**What to work on:** Retype the app store dataset notebook character for character, starting with "### Exploring Google" and going on through "explore_data(gplay, 0, 3, True)".

**Source:**
Using explore_data() above, we'll print the column names and first three rows of Apple Store dataset.

In [3]:
print(appstore_header)
print('\n')
explore_data(appstore, 0, 3, True)

['id', 'track_name', 'size_bytes', 'currency', 'price', 'rating_count_tot', 'rating_count_ver', 'user_rating', 'user_rating_ver', 'ver', 'cont_rating', 'prime_genre', 'sup_devices.num', 'ipadSc_urls.num', 'lang.num', 'vpp_lic']


['284882215', 'Facebook', '389879808', 'USD', '0.0', '2974676', '212', '3.5', '3.5', '95.0', '4+', 'Social Networking', '37', '1', '29', '1']


['389801252', 'Instagram', '113954816', 'USD', '0.0', '2161558', '1289', '4.5', '4.0', '10.23', '12+', 'Photo & Video', '37', '0', '29', '1']


['529479190', 'Clash of Clans', '116476928', 'USD', '0.0', '2130805', '579', '4.5', '4.5', '9.24.12', '9+', 'Games', '38', '5', '18', '1']


Number of rows: 7197
Number of columns: 16


### Exploring Google Play Dataset

Using explore_data() above, we'll print the column names and first three rows of Google Play dataset.

In [4]:
print(gplay_header)
print('\n')
explore_data(gplay, 0, 3, True)

['App', 'Category', 'Rating', 'Reviews', 'Size', 'Installs', 'Type', 'Price', 'Content Rating', 'Genres', 'Last Updated', 'Current Ver', 'Android Ver']


['Photo Editor & Candy Camera & Grid & ScrapBook', 'ART_AND_DESIGN', '4.1', '159', '19M', '10,000+', 'Free', '0', 'Everyone', 'Art & Design', 'January 7, 2018', '1.0.0', '4.0.3 and up']


['Coloring book moana', 'ART_AND_DESIGN', '3.9', '967', '14M', '500,000+', 'Free', '0', 'Everyone', 'Art & Design;Pretend Play', 'January 15, 2018', '2.0.0', '4.0.3 and up']


['U Launcher Lite – FREE Live Cool Themes, Hide Apps', 'ART_AND_DESIGN', '4.7', '87510', '8.7M', '5,000,000+', 'Free', '0', 'Everyone', 'Art & Design', 'August 1, 2018', '1.2.4', '4.0.3 and up']


Number of rows: 10841
Number of columns: 13


## Cleaning

### Column Length Checking

Because there is [discussion](https://www.kaggle.com/lava18/google-play-store-apps/discussion/66015) that one of the data column length is not same as header column length. Let's we check using this loop' how to find the mismatch row.

In [5]:
print ("Apple Store mismatch result :")

**Source excerpt:**
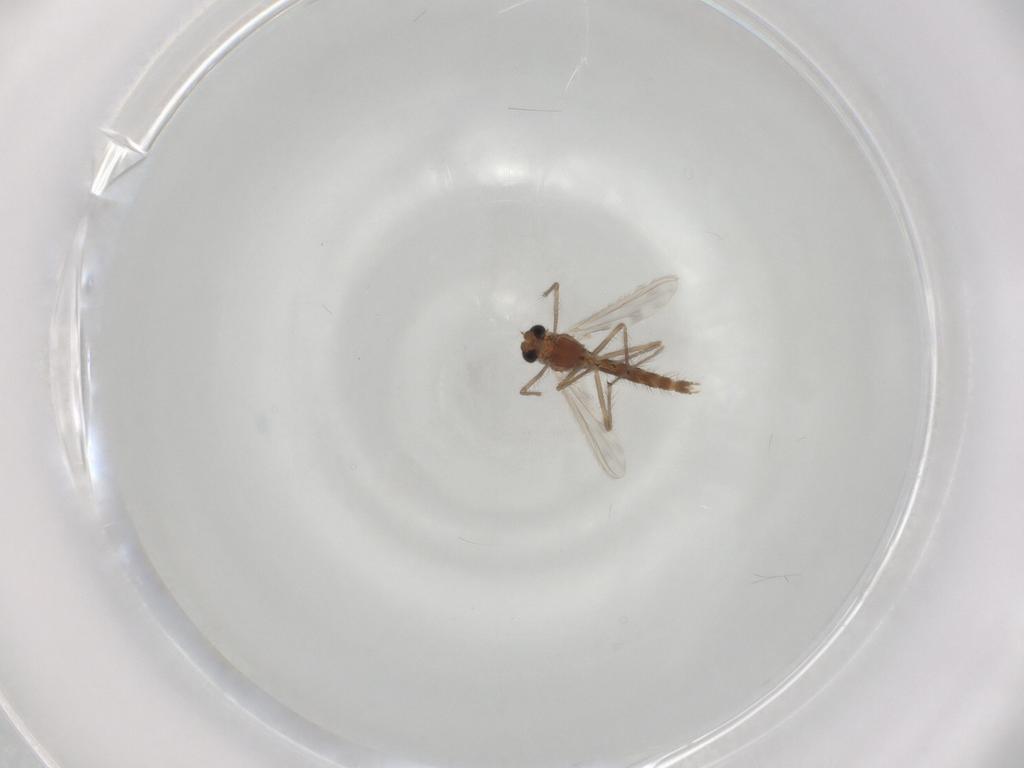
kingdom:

**The solution:**
### Exploring Google Play Dataset

Using explore_data() above, we'll print the column names and first three rows of Google Play dataset.

In [4]:
print(gplay_header)
print('\n')
explore_data(gplay, 0, 3, True)